Beatrix Potter’s Childhood Sketches on View
An exhibition highlighting the early childhood art of Beatrix Potter (1866-1943) and comparing it to her prolific adult oeuvre enters its final furlong at the Victoria & Albert Museum in London this month.
Potter’s parents encouraged her art and arranged formal drawing lessons for her from the age of twelve, although she was sketching regularly from the age of eight.
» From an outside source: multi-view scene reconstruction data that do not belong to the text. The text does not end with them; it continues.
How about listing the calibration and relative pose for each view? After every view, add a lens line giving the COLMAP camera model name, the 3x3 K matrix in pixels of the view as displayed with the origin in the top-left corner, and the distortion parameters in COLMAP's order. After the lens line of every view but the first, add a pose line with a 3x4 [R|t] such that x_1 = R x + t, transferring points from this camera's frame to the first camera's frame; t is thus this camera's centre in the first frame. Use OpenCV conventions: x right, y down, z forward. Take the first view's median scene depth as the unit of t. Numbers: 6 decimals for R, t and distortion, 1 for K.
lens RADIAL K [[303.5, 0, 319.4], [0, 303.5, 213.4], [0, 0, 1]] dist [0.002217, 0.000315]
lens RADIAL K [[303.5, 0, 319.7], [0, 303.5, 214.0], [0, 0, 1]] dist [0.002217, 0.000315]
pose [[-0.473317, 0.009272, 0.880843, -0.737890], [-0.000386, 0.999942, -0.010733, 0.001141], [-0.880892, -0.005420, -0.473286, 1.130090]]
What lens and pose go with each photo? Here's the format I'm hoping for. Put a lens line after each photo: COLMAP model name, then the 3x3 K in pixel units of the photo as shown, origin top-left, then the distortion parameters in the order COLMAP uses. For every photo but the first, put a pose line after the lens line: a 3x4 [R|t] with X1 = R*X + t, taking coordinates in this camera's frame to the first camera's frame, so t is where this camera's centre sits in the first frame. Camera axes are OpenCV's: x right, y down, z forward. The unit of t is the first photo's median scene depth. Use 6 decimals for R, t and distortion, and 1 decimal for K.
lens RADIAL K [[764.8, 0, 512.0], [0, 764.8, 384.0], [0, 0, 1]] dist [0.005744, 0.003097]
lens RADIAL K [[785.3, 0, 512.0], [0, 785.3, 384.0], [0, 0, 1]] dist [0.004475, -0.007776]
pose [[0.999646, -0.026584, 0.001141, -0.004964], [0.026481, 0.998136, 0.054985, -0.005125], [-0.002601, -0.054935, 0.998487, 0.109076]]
Already at this age, she was particularly inspired by the plants and animals around her and became a keen visitor to art galleries during her teenage years, particularly admiring works which she said were “drawn with design.”
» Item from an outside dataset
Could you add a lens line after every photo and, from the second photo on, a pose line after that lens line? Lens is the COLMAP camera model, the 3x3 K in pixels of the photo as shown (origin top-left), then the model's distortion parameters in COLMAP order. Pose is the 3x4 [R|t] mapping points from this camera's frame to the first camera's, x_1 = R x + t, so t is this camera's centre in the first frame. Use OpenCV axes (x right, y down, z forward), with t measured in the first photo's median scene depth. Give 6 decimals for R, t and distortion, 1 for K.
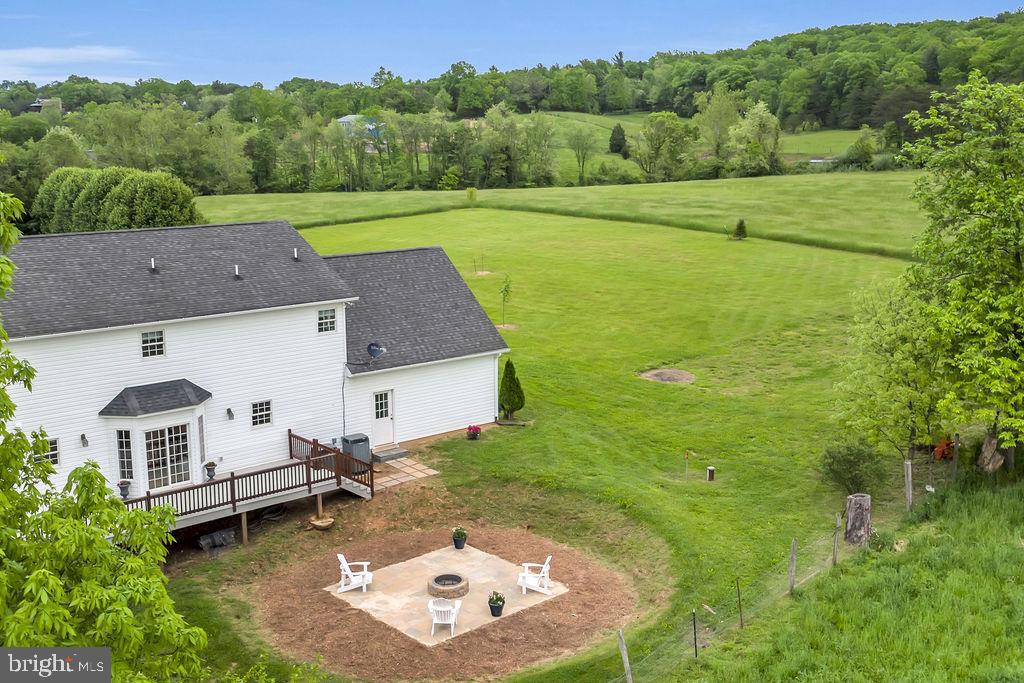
lens RADIAL K [[1091.2, 0, 513.5], [0, 1091.2, 300.1], [0, 0, 1]] dist [0.007739, 0.012655]
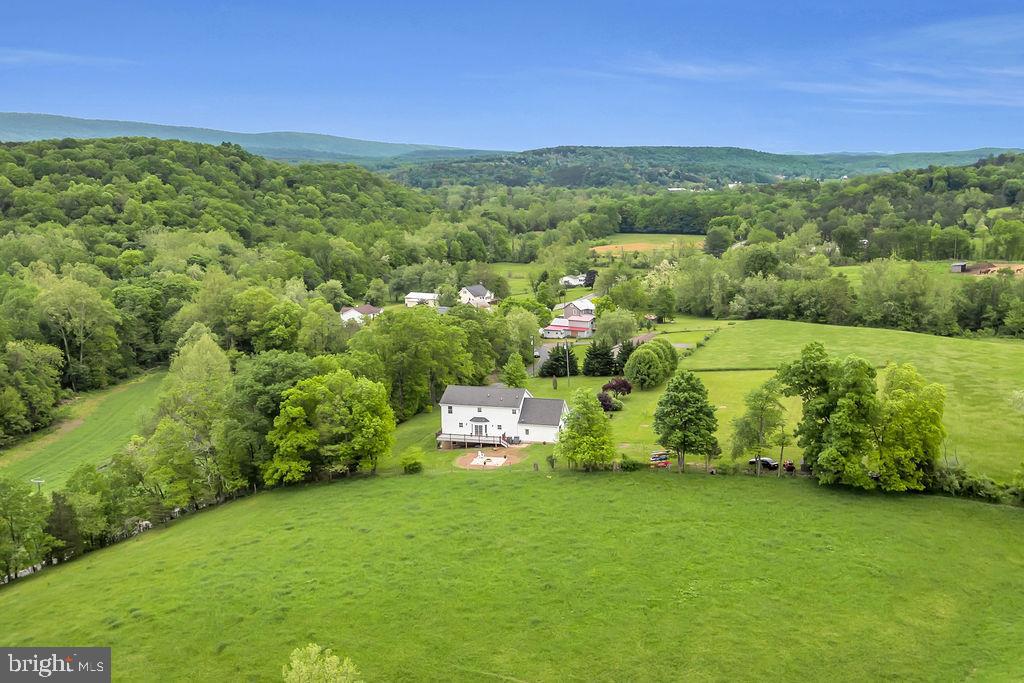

Beatrix Potter’s Art: ‘drawn with design’ features the artist and writer’s early representations of mice (here wrapped around letters of the alphabet), a variety of insects, and her sketchbook from 1876 featuring a leaping gray squirrel and various rabbits on sleds. Rabbits are, unsurprisingly, to the fore including the The Rabbit Christmas Party: The Arrival (c. 1892, pictured above) in watercolor, pen and ink, which she gave as a present to her Aunt Lucy, Lady Roscoe. This is part of the museum’s Leslie Linder bequest of Potter’s art, letters, photographs, manuscripts, and other memorabilia, the world’s largest collection of such.
In addition to illustrated letters to friends in the 1890s, the exhibition also features an example of the tiny post box and letters, including imitations Penny Red stamps, which she produced and sent to friends during her childhood.
The exhibition remains on view through November 17.